Reddi Miras

21 Temmuz 2014 Pazartesi

Bazen, “Bu CHP’nin işi gerçekten çok zor” diyorum. Ne yapsa, ne etse bir şekilde kendilerini suçlu konuma getirmeyi başarıyorlar ya, işte o zaman aklım duruyor. Mesela, Gazze ile ilgili bir çıkış yapıyorlar. El cevap, Dersim’den giriliyor, Yassı Ada’dan çıkılıyor ve gündem bir anda değişebiliyor.
CHP, bir şekilde son dönemde yaşanan hukuksuzluklara laf etmeye kalkıyor, 17 Aralık süreci ile ilgili konuşmaya çalışıyor. El cevap, cemaat ile muhalefeti işbirliği yapmakla suçluyor; İsmet İnönü’nün Adnan Menderes’e yaptıklarını sıralıyor ve gündem bir şekilde değişebiliyor.

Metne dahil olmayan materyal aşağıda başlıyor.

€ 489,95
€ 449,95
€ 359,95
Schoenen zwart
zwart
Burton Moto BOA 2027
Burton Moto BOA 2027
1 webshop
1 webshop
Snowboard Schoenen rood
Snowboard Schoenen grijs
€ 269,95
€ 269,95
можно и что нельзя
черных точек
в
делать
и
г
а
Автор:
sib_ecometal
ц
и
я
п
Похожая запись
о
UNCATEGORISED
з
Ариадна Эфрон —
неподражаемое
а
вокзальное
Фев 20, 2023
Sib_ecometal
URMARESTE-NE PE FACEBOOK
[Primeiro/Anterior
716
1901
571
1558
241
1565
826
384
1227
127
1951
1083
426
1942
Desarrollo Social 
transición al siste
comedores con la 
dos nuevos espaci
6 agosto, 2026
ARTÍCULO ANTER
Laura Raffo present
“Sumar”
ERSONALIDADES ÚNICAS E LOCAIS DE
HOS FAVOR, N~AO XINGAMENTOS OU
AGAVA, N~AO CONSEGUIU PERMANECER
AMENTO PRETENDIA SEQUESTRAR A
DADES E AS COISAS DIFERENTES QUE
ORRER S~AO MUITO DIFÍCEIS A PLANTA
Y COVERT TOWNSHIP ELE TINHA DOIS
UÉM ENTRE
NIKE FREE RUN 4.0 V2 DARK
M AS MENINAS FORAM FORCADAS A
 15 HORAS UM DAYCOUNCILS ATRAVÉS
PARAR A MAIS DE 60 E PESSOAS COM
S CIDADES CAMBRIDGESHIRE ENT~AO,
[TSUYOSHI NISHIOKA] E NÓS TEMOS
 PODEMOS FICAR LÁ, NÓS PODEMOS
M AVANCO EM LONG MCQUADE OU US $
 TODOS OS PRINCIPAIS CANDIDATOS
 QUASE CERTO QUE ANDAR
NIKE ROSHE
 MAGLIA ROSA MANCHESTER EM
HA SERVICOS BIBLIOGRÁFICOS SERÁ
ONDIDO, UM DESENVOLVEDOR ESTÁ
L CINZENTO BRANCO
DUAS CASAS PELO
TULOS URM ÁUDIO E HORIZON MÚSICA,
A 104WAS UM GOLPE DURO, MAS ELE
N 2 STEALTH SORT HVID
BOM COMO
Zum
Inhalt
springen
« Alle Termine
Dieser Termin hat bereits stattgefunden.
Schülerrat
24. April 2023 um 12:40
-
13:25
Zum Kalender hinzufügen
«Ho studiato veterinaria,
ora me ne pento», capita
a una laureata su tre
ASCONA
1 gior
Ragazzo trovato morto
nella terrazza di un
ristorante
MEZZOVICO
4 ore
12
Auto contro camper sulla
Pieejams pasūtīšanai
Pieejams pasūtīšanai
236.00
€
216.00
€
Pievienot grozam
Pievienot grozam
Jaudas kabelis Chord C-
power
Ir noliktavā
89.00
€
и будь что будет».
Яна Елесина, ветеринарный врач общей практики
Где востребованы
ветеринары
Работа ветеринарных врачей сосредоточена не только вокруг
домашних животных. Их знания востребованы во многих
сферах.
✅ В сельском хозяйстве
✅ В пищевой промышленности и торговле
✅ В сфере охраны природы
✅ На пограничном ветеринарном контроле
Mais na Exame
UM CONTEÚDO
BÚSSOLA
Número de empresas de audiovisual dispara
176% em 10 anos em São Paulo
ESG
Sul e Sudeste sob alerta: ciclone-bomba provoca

CHP, Kürt sorunu ile ilgili olarak ilk raporları kendilerinin hazırladığını ve içinde bütün sosyal hakların olduğunu söylemeye çalışıyor. El cevap, İstiklal Mahkemeleri’nden giriliyor, Devlet Güvenlik Mahkemeleri’nden çıkılıyor ve gündem bir şekilde değişebiliyor.
CHP, Soma ile ilgili olarak o üzücü olay yaşanmadan önce, “Meclis’te konuyu gündeme getirdik” diyor. Sayın Başbakan, 1800’ler ve 1900’lerdeki yaşanmış maden kazalarından örnekler veriyor ve ülkemizde daha önceki yaşanmış ölümlü olayları anlatıyor. Kimse soruyu bile hatırlamıyor.
CHP, Suriye’de yaşanan olaylarla ilgili hükümetinin yanlış politikaları ile ilgili olarak bir açıklama yapmaya kalkıyor. El cevap, “Türkiye, Ortadoğu’nun sorunlarından uzak durmak adına bölgeye uzak durdu diye suçlanıyor” diyor, ama arkadaş kimse, “oralarda neler oluyor?” diye sorma gereğini duymuyor.
CHP, belediyelerdeki yolsuzluklarla ilgili olarak bir konuda konuşma gereğini hissettiğinde, önüne İSKİ skandalı getiriliyor. Kimse ne alaka diyemiyor.
CHP, hükümetin içindeki bazı bakanların yaptığı iddia edilen yolsuzluklarla ilgili gensoru veya Meclis araştırması açılması ile ilgili olarak Meclis’te faaliyetlerde bulunmaya çalışıyor ama karşısına, “Zaten siz Adnan Menderes’i de böyle suçlayarak ipe götürdünüz” deniyor.
CHP, dinin siyasete alet edilmesiyle ilgili olarak belli bir platformda açıklama yapmaya çalışıyor, karşısına “Zaten siz, Arapça ezanı yasaklamıştınız, camileri ahıra çevirmiştiniz” deniyor.
CHP, ormanla ilgili bir konu açmaya kalktığında, ormancı türküsü sizin döneminizde yaşandı, İkinci Dünya Savaşı ile ilgili olarak “insanları karneye bağladınız”, Musul’la ilgili konuşmaya kalktığında ise, “Zaten siz Lozan’da vermiştiniz…”, Yunanistan deseniz o zaman da, “On iki adayı siz zaten almadınız” diyorlar.
Ben CHP’nin yerinde olsam üç tane seçenekten birini tercih eder ve uygulardım. Ya partiyi kapatır, baştan bir parti kurar ve kimseye hesap vermezdim. Ya, “kardeşim ben size bugünün hesabını soruyorum, dedemin hesabını benden niye soruyorsun?” derdim. Ya da parti kalsın diyorsanız, reddi miras yapardım.
Ama siyaset yaptığım yer ve mekân önemli değil diyorsanız, bugünün hesabını korkmadan cesaretle sormaya devam ederdim ve atalarımı hatalarıyla sevdiğimi söyleyerek gülüp geçerdim. Bir ülkede en eski sivil toplum örgütleri futbol kulüpleri oluyorsa, zaten reddedecek bir siyasal miras da oluşmamış demektir.